SeamlessM4T_Text2Text

This deployment hosts the text to text portion of SeamlessM4Tv2Large to perform machine translation. It takes as input the text to be translated along with the source language identifier (ISO 639-3) and the target language identifier (ISO 639-3) and returns the translated text. If you don't know the source language, you can use the fastText Language Identifier

Like most machine translation models, this model appears to have been trained on sentence level data. This means that if you provide a long section of text it will likely stop generating after at most a few sentences. This is because it generates the eos_token. Thus, the text should be split into sentence sized text for translation. You can use the sentencex deployment to do this for you. In the future, additional sentence segmenters may be added.

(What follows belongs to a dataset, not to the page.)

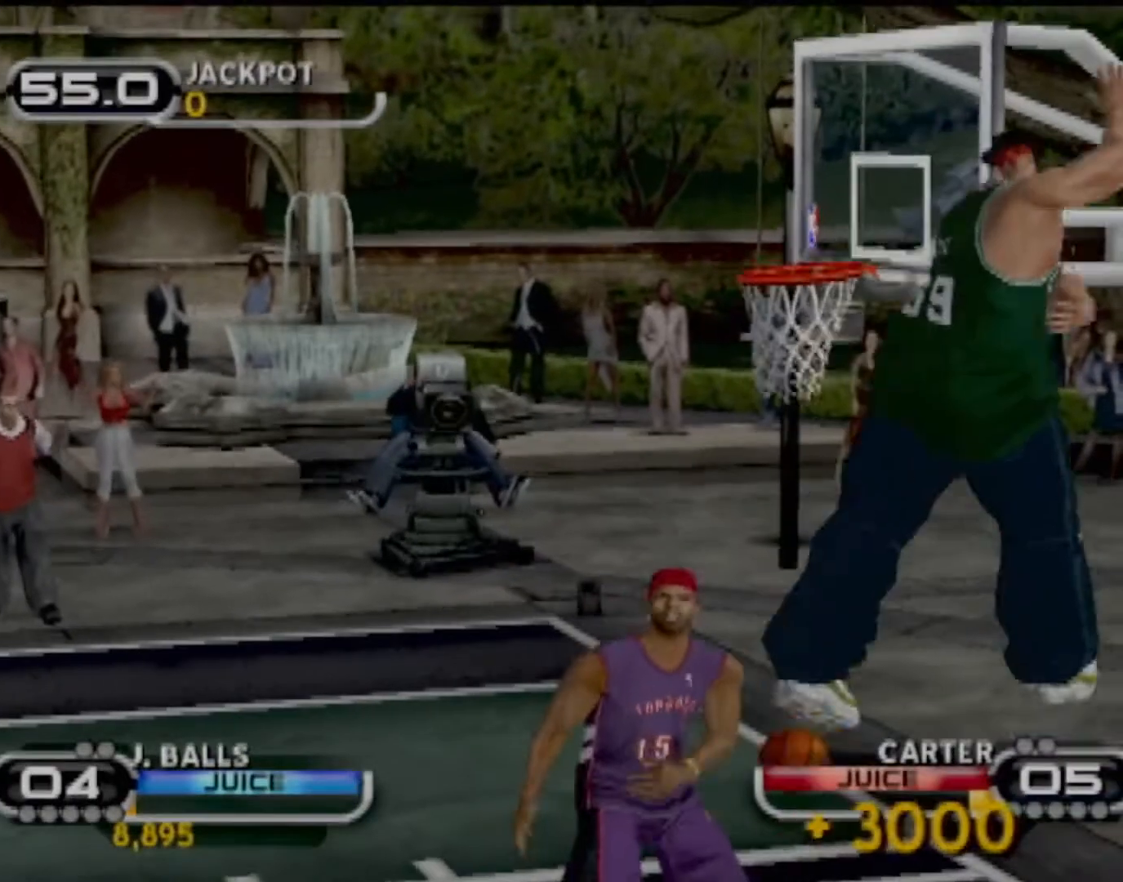
{"buttons": [], "left_stick": "center", "events": []}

This is a lower level of abstraction, most clients likely should be using translate deployment.

Example Request

Here's an example request. Just a few things to point out

"shape": [1, 512] because we have dynamic batching and the first axis is the batch size and the second axis is the maximum token size (pad with '1').
"data": this should be "row" flattened. It will be reshaped by the server. Also, numpy is not serializable, so convert to python list.

import numpy as np
import requests

base_url = "http://localhost:8000/v2/models"
text = (
    "The iridescent chameleon sauntered across the neon-lit cyberpunk cityscape."
)
src_lang = "eng"
tgt_lang = "fra"

inference_request = {
    "inputs": [
        {
            "name": "INPUT_TEXT",
            "shape": [1, 1],
            "datatype": "BYTES",
            "data": [text],
        },
        {
            "name": "SRC_LANG",
            "shape": [1, 1],
            "datatype": "BYTES",
            "data": [src_lang],
        },
        {
            "name": "TGT_LANG",
            "shape": [1, 1],
            "datatype": "BYTES",
            "data": [tgt_lang],
        }
    ]
}
model_response = requests.post(
    url=f"{base_url}/seamlessm4t_text2text/infer",
    json=inference_request,
).json()

"""
JSON response output looks like
{
    "model_name": "seamlessm4t_text2text",
    "model_version": "1",
    "outputs": [
        {
            "name": "TRANSLATED_TEXT",
            "datatype": "BYTES",
            "shape": [1, 1],
            "data": [
                "Le caméléon iridescent se promenait à travers le paysage urbain cyberpunk éclairé au néon."
            ]
        }
    ]
}
"""

Sending Many Requests

If you want to send a lot of text for translation, it's important that you send each request in a multithreaded way to achieve optimal throughout. The example below shows 8 sentences (from two different languages) to be translated.

NOTE: You will encounter a "OSError Too many open files" if you send a lot of requests. Typically the default ulimit is 1024 on most system. Either increace this using ulimit -n {n_files}, or don't create too many futures before you process them when completed.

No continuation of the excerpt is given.